Kapının hemen dibinde olmama rağmen; "Tamaaaam!" diye cırladım nemli parmaklarımla kapının kilidine uzandığım sıra.

Nasıl bir Alpaslan göreceğimi hiç bilmiyordum ve en çok da bundan korkuyordum.

Sahi daha bir saat önce birinin canına kastetmiş bir adam nasıl gözükürdü? Bu sorumun cevabı kapıyı açmamla birlikte aynı saniyede cevaplanmıştı.

Alpaslan'ın buz gibi bakışları ve sinirle kasılmış çenesi birbirine aşırı tezatlardı.
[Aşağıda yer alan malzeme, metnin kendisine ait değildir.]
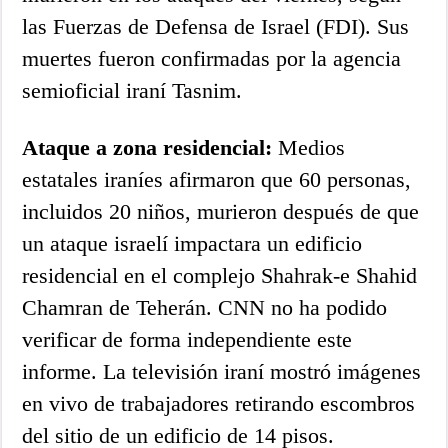
las Fuerzas de Defensa de Israel (FDI). Sus
muertes fueron confirmadas por la agencia
semioficial iraní Tasnim.
Ataque a zona residencial:
Medios
estatales iraníes afirmaron que 60 personas,
incluidos 20 niños, murieron después de que
un ataque israelí impactara un edificio
residencial en el complejo Shahrak-e Shahid
Chamran de Teherán. CNN no ha podido
verificar de forma independiente este
informe. La televisión iraní mostró imágenes
en vivo de trabajadores retirando escombros
del sitio de un edificio de 14 pisos.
İçimden çıkan bir solukla konuşmak istedim ve tam da "Bak Alpaslan yaptığın çok saçmaydı!" diyecektim ki;

"BA-"
Daha devamını getiremeden kolumda hissettiğim ve etimi sıkan parmakları çenesinden daha kasılıydı.

"BIRAK KOLUMUU!!" diye sinirden köpüren en tiz sesimle cırladım, dediğim diyeceğim ne varsa unutarak.
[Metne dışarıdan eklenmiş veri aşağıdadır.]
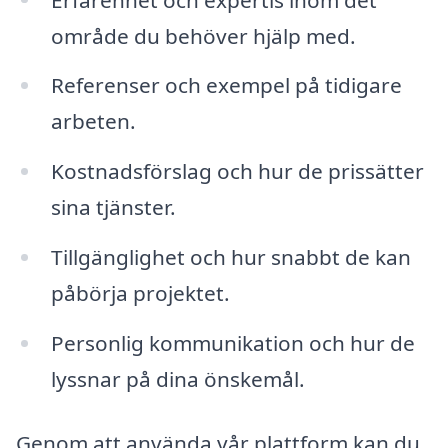
område du behöver hjälp med.
Referenser och exempel på tidigare
arbeten.
Kostnadsförslag och hur de prissätter
sina tjänster.
Tillgänglighet och hur snabbt de kan
påbörja projektet.
Personlig kommunikation och hur de
lyssnar på dina önskemål.
Genom att använda vår plattform kan du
O ise; "Geç içeri içerde konuşacağız!" diye tıslayarak üzerime adımladığında ben hâlâ kolumu ondan kurtarmaya çalışıyordum.

Onun en bam teli olan asıl derdine isyan ettim.

"Bana seni aldatmışım muamelesi yapamazsın!" diye ardı ardına her bağırdığımda sinirim de katlanarak artıyordu. Tam karşımızda donakalmış bir biçimde duran ve büyük bir şaşkınlıkla bize bakan Melis Hemşire'yi görmek dahi saçlarımı savurarak Alpaslan'ı itiklememe engel olmamıştı.